I’m back! Did you miss me? Probably not. Thursday I got my wisdom teeth out and it’s been a horrible experience ever since! If you are scheduled to get your wisdom teeth out then you better stop reading right here or you may never go. I was nervous from the beginning but my awesome man said he would take me to help calm my nerves and care for me, this made me feel slightly better until I met the doctor. This guy was a fucking asshole! I just paid OVER $1000 that I DON’T have and you’re going to be a dick to me?!?! I thought about walking out and the way I’m feeling today I should have!! He was rude, short, and just downright mean to me!
I have had 7 surgeries prior to this and have never had to take pain medicine, ever. This time…it’s 3 days later and I’m STILL on pain medicine. I can’t move my jaw with out pain that brings tears. My whole mouth hurts. And my lower jaw and lip is completely numb. Is this normal?!? It really scares me. I am not looking forward to the check up appointment on Tuesday and let’s just say it probably won’t go well for Mr. Doctor. I will be offering plenty of reviews on him too…none of which are good! And if his company has a survey…well that won’t be pretty either. He may be a decent doctor with without bedside manner he’s got nothing! It’s all about customer service, just like we say on the ambulance, they are a paying customer and we will do everything we can to make them more comfortable and satisfied. I am less than pleased and satisfied with this doctor and he will know it!
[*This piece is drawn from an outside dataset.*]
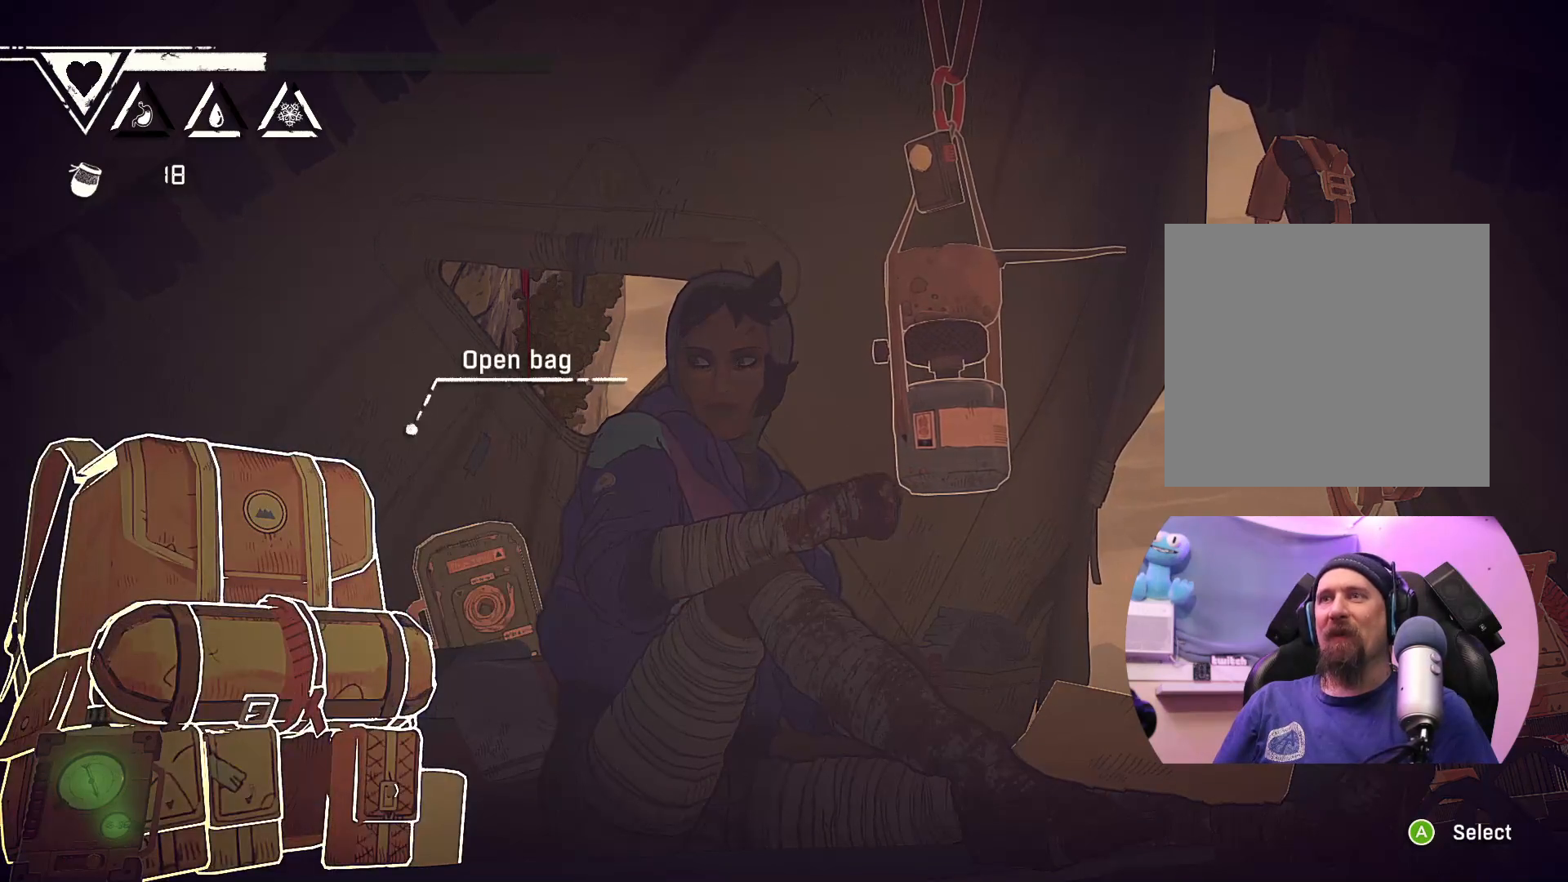
{"buttons": [], "left_stick": "center", "right_stick": "center", "events": []}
Every Sunday I check PostSecret for new secrets. If you’ve never seen this website before you need to check it out. I still miss the app bad but we’ll never see that again thanks to a few people that had to ruin it for everyone! : ( This week there was a secret that stood out at me, it was the very first one posted. It sends a bit of guilt through me because I am that girl, sort of. I’m the girl that all the older women hate for “stealing their men.” We’ve all heard it before, “why can’t I just find someone my own age?” I’ve said it before, you can’t help who you fall in love with. We never intended to fall in love, that’s definitely not what either of us were looking for, we both just needed a friend. It was at his (soon to be at the time) ex wife’s suggestion that we decided to become more. We love each other as friends, I think we both held back from more because of the age difference. Then one day we just said “fuck it, we’re in love and the world will deal with it.” And that was that.
I still have my insecurities sometimes, mostly when I see things like this picture. I’m not trying to “taking the older men,” not my intention at all, it just so happens that I fell in love with an older man. I don’t go out seeking older guys and he wasn’t after younger women…it just happened. I can understand why this woman posted what she did and her reason behind it, but it still makes me think that maybe our relationship is better in theory and not reality? Well, I really don’t care because I love him and I refuse to let him walk away no matter what. People will just have to get used to it.